====== Records to use ======

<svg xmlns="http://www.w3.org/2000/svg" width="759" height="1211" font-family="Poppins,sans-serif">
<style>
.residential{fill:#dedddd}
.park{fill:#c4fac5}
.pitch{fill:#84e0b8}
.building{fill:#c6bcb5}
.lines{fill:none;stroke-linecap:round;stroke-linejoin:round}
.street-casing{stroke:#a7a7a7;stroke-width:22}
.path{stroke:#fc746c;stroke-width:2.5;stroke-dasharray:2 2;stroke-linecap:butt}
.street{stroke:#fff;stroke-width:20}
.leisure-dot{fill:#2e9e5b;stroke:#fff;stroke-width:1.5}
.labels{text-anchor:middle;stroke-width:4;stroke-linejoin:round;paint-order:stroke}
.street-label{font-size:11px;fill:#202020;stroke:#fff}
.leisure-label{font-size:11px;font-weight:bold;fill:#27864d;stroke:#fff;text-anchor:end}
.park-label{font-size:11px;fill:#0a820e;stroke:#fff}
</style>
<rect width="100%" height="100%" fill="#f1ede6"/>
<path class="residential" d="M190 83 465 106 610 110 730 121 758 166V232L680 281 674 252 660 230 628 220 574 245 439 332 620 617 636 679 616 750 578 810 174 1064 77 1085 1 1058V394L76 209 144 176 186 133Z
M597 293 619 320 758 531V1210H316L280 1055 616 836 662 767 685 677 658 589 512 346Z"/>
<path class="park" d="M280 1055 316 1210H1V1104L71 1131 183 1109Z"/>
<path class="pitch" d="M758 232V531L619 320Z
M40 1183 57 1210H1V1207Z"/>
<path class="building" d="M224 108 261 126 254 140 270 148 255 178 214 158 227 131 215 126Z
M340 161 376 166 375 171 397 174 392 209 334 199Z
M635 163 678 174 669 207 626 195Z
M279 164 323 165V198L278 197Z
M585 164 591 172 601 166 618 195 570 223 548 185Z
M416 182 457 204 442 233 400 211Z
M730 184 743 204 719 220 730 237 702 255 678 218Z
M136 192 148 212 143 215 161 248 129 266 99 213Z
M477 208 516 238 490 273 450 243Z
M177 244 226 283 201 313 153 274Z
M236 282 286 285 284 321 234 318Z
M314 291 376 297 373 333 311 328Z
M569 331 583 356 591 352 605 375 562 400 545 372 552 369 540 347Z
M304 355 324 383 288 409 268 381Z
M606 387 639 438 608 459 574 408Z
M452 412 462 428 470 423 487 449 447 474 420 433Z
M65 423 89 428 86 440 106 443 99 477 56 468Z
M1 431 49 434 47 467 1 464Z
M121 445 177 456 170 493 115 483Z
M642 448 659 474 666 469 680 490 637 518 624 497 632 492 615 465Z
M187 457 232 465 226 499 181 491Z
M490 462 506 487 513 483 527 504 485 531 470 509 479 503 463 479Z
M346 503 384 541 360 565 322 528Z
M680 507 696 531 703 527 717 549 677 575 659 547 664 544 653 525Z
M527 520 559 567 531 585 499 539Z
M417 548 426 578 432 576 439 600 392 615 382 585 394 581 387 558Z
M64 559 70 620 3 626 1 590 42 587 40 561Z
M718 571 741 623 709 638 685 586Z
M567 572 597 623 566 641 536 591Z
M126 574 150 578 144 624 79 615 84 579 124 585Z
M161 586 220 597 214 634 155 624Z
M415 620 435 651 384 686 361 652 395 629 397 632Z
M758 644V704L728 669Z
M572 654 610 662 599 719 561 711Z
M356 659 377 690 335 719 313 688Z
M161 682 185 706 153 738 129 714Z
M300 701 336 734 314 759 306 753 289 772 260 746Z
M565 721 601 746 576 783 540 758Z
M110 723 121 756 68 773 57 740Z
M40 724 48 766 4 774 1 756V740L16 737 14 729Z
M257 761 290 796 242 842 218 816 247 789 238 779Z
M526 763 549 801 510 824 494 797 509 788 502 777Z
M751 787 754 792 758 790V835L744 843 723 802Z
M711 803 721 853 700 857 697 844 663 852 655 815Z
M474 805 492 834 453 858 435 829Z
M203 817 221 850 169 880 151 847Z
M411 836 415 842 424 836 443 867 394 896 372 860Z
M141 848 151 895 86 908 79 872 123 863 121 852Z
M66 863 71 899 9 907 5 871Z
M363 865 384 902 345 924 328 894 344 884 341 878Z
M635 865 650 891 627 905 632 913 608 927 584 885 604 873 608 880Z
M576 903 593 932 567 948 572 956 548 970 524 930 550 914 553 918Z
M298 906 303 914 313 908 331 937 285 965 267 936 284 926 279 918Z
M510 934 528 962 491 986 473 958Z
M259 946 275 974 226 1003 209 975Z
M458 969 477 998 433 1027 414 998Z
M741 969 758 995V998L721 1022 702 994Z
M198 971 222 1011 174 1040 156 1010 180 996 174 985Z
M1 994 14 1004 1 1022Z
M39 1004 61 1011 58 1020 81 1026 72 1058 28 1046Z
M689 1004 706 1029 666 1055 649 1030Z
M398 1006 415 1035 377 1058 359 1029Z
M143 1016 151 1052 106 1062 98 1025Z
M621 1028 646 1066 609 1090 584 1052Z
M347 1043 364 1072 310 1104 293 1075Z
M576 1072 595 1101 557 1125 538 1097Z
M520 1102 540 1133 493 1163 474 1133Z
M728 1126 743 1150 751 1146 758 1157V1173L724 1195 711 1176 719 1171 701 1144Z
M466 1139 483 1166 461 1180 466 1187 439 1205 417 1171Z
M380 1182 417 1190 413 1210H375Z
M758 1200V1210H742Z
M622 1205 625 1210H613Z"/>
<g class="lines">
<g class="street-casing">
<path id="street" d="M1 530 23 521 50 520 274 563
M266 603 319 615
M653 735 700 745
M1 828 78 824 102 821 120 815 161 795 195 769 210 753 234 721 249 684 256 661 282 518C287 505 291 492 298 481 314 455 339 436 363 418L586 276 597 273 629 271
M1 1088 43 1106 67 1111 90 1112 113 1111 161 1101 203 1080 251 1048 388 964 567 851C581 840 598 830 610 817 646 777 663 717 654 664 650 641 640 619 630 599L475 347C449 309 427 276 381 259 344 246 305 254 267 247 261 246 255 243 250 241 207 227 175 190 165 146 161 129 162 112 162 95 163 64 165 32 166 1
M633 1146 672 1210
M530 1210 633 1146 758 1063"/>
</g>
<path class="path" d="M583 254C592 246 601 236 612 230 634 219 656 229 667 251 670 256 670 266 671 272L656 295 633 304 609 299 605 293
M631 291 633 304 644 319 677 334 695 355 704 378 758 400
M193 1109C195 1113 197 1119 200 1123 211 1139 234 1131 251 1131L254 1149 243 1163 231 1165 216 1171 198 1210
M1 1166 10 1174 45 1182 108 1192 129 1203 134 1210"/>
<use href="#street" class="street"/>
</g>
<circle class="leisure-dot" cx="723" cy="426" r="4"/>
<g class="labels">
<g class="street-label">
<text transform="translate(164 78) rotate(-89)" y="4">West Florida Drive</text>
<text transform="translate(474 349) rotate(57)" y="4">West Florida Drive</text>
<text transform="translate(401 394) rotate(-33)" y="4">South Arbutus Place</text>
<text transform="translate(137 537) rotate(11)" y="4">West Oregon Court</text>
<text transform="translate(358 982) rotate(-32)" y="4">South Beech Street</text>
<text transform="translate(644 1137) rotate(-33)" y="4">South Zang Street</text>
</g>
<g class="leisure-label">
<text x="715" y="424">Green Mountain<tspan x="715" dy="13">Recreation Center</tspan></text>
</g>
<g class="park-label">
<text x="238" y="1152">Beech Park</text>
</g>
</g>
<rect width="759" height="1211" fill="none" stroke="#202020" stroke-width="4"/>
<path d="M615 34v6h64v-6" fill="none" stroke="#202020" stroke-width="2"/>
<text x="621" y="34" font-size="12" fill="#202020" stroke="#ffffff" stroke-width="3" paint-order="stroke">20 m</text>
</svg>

======

Your assignment:
Each record has to be given again exactly as written.

Expected output:
<svg xmlns="http://www.w3.org/2000/svg" width="759" height="1211" font-family="Poppins,sans-serif">
<style>
.residential{fill:#dedddd}
.park{fill:#c4fac5}
.pitch{fill:#84e0b8}
.building{fill:#c6bcb5}
.lines{fill:none;stroke-linecap:round;stroke-linejoin:round}
.street-casing{stroke:#a7a7a7;stroke-width:22}
.path{stroke:#fc746c;stroke-width:2.5;stroke-dasharray:2 2;stroke-linecap:butt}
.street{stroke:#fff;stroke-width:20}
.leisure-dot{fill:#2e9e5b;stroke:#fff;stroke-width:1.5}
.labels{text-anchor:middle;stroke-width:4;stroke-linejoin:round;paint-order:stroke}
.street-label{font-size:11px;fill:#202020;stroke:#fff}
.leisure-label{font-size:11px;font-weight:bold;fill:#27864d;stroke:#fff;text-anchor:end}
.park-label{font-size:11px;fill:#0a820e;stroke:#fff}
</style>
<rect width="100%" height="100%" fill="#f1ede6"/>
<path class="residential" d="M190 83 465 106 610 110 730 121 758 166V232L680 281 674 252 660 230 628 220 574 245 439 332 620 617 636 679 616 750 578 810 174 1064 77 1085 1 1058V394L76 209 144 176 186 133Z
M597 293 619 320 758 531V1210H316L280 1055 616 836 662 767 685 677 658 589 512 346Z"/>
<path class="park" d="M280 1055 316 1210H1V1104L71 1131 183 1109Z"/>
<path class="pitch" d="M758 232V531L619 320Z
M40 1183 57 1210H1V1207Z"/>
<path class="building" d="M224 108 261 126 254 140 270 148 255 178 214 158 227 131 215 126Z
M340 161 376 166 375 171 397 174 392 209 334 199Z
M635 163 678 174 669 207 626 195Z
M279 164 323 165V198L278 197Z
M585 164 591 172 601 166 618 195 570 223 548 185Z
M416 182 457 204 442 233 400 211Z
M730 184 743 204 719 220 730 237 702 255 678 218Z
M136 192 148 212 143 215 161 248 129 266 99 213Z
M477 208 516 238 490 273 450 243Z
M177 244 226 283 201 313 153 274Z
M236 282 286 285 284 321 234 318Z
M314 291 376 297 373 333 311 328Z
M569 331 583 356 591 352 605 375 562 400 545 372 552 369 540 347Z
M304 355 324 383 288 409 268 381Z
M606 387 639 438 608 459 574 408Z
M452 412 462 428 470 423 487 449 447 474 420 433Z
M65 423 89 428 86 440 106 443 99 477 56 468Z
M1 431 49 434 47 467 1 464Z
M121 445 177 456 170 493 115 483Z
M642 448 659 474 666 469 680 490 637 518 624 497 632 492 615 465Z
M187 457 232 465 226 499 181 491Z
M490 462 506 487 513 483 527 504 485 531 470 509 479 503 463 479Z
M346 503 384 541 360 565 322 528Z
M680 507 696 531 703 527 717 549 677 575 659 547 664 544 653 525Z
M527 520 559 567 531 585 499 539Z
M417 548 426 578 432 576 439 600 392 615 382 585 394 581 387 558Z
M64 559 70 620 3 626 1 590 42 587 40 561Z
M718 571 741 623 709 638 685 586Z
M567 572 597 623 566 641 536 591Z
M126 574 150 578 144 624 79 615 84 579 124 585Z
M161 586 220 597 214 634 155 624Z
M415 620 435 651 384 686 361 652 395 629 397 632Z
M758 644V704L728 669Z
M572 654 610 662 599 719 561 711Z
M356 659 377 690 335 719 313 688Z
M161 682 185 706 153 738 129 714Z
M300 701 336 734 314 759 306 753 289 772 260 746Z
M565 721 601 746 576 783 540 758Z
M110 723 121 756 68 773 57 740Z
M40 724 48 766 4 774 1 756V740L16 737 14 729Z
M257 761 290 796 242 842 218 816 247 789 238 779Z
M526 763 549 801 510 824 494 797 509 788 502 777Z
M751 787 754 792 758 790V835L744 843 723 802Z
M711 803 721 853 700 857 697 844 663 852 655 815Z
M474 805 492 834 453 858 435 829Z
M203 817 221 850 169 880 151 847Z
M411 836 415 842 424 836 443 867 394 896 372 860Z
M141 848 151 895 86 908 79 872 123 863 121 852Z
M66 863 71 899 9 907 5 871Z
M363 865 384 902 345 924 328 894 344 884 341 878Z
M635 865 650 891 627 905 632 913 608 927 584 885 604 873 608 880Z
M576 903 593 932 567 948 572 956 548 970 524 930 550 914 553 918Z
M298 906 303 914 313 908 331 937 285 965 267 936 284 926 279 918Z
M510 934 528 962 491 986 473 958Z
M259 946 275 974 226 1003 209 975Z
M458 969 477 998 433 1027 414 998Z
M741 969 758 995V998L721 1022 702 994Z
M198 971 222 1011 174 1040 156 1010 180 996 174 985Z
M1 994 14 1004 1 1022Z
M39 1004 61 1011 58 1020 81 1026 72 1058 28 1046Z
M689 1004 706 1029 666 1055 649 1030Z
M398 1006 415 1035 377 1058 359 1029Z
M143 1016 151 1052 106 1062 98 1025Z
M621 1028 646 1066 609 1090 584 1052Z
M347 1043 364 1072 310 1104 293 1075Z
M576 1072 595 1101 557 1125 538 1097Z
M520 1102 540 1133 493 1163 474 1133Z
M728 1126 743 1150 751 1146 758 1157V1173L724 1195 711 1176 719 1171 701 1144Z
M466 1139 483 1166 461 1180 466 1187 439 1205 417 1171Z
M380 1182 417 1190 413 1210H375Z
M758 1200V1210H742Z
M622 1205 625 1210H613Z"/>
<g class="lines">
<g class="street-casing">
<path id="street" d="M1 530 23 521 50 520 274 563
M266 603 319 615
M653 735 700 745
M1 828 78 824 102 821 120 815 161 795 195 769 210 753 234 721 249 684 256 661 282 518C287 505 291 492 298 481 314 455 339 436 363 418L586 276 597 273 629 271
M1 1088 43 1106 67 1111 90 1112 113 1111 161 1101 203 1080 251 1048 388 964 567 851C581 840 598 830 610 817 646 777 663 717 654 664 650 641 640 619 630 599L475 347C449 309 427 276 381 259 344 246 305 254 267 247 261 246 255 243 250 241 207 227 175 190 165 146 161 129 162 112 162 95 163 64 165 32 166 1
M633 1146 672 1210
M530 1210 633 1146 758 1063"/>
</g>
<path class="path" d="M583 254C592 246 601 236 612 230 634 219 656 229 667 251 670 256 670 266 671 272L656 295 633 304 609 299 605 293
M631 291 633 304 644 319 677 334 695 355 704 378 758 400
M193 1109C195 1113 197 1119 200 1123 211 1139 234 1131 251 1131L254 1149 243 1163 231 1165 216 1171 198 1210
M1 1166 10 1174 45 1182 108 1192 129 1203 134 1210"/>
<use href="#street" class="street"/>
</g>
<circle class="leisure-dot" cx="723" cy="426" r="4"/>
<g class="labels">
<g class="street-label">
<text transform="translate(164 78) rotate(-89)" y="4">West Florida Drive</text>
<text transform="translate(474 349) rotate(57)" y="4">West Florida Drive</text>
<text transform="translate(401 394) rotate(-33)" y="4">South Arbutus Place</text>
<text transform="translate(137 537) rotate(11)" y="4">West Oregon Court</text>
<text transform="translate(358 982) rotate(-32)" y="4">South Beech Street</text>
<text transform="translate(644 1137) rotate(-33)" y="4">South Zang Street</text>
</g>
<g class="leisure-label">
<text x="715" y="424">Green Mountain<tspan x="715" dy="13">Recreation Center</tspan></text>
</g>
<g class="park-label">
<text x="238" y="1152">Beech Park</text>
</g>
</g>
<rect width="759" height="1211" fill="none" stroke="#202020" stroke-width="4"/>
<path d="M615 34v6h64v-6" fill="none" stroke="#202020" stroke-width="2"/>
<text x="621" y="34" font-size="12" fill="#202020" stroke="#ffffff" stroke-width="3" paint-order="stroke">20 m</text>
</svg>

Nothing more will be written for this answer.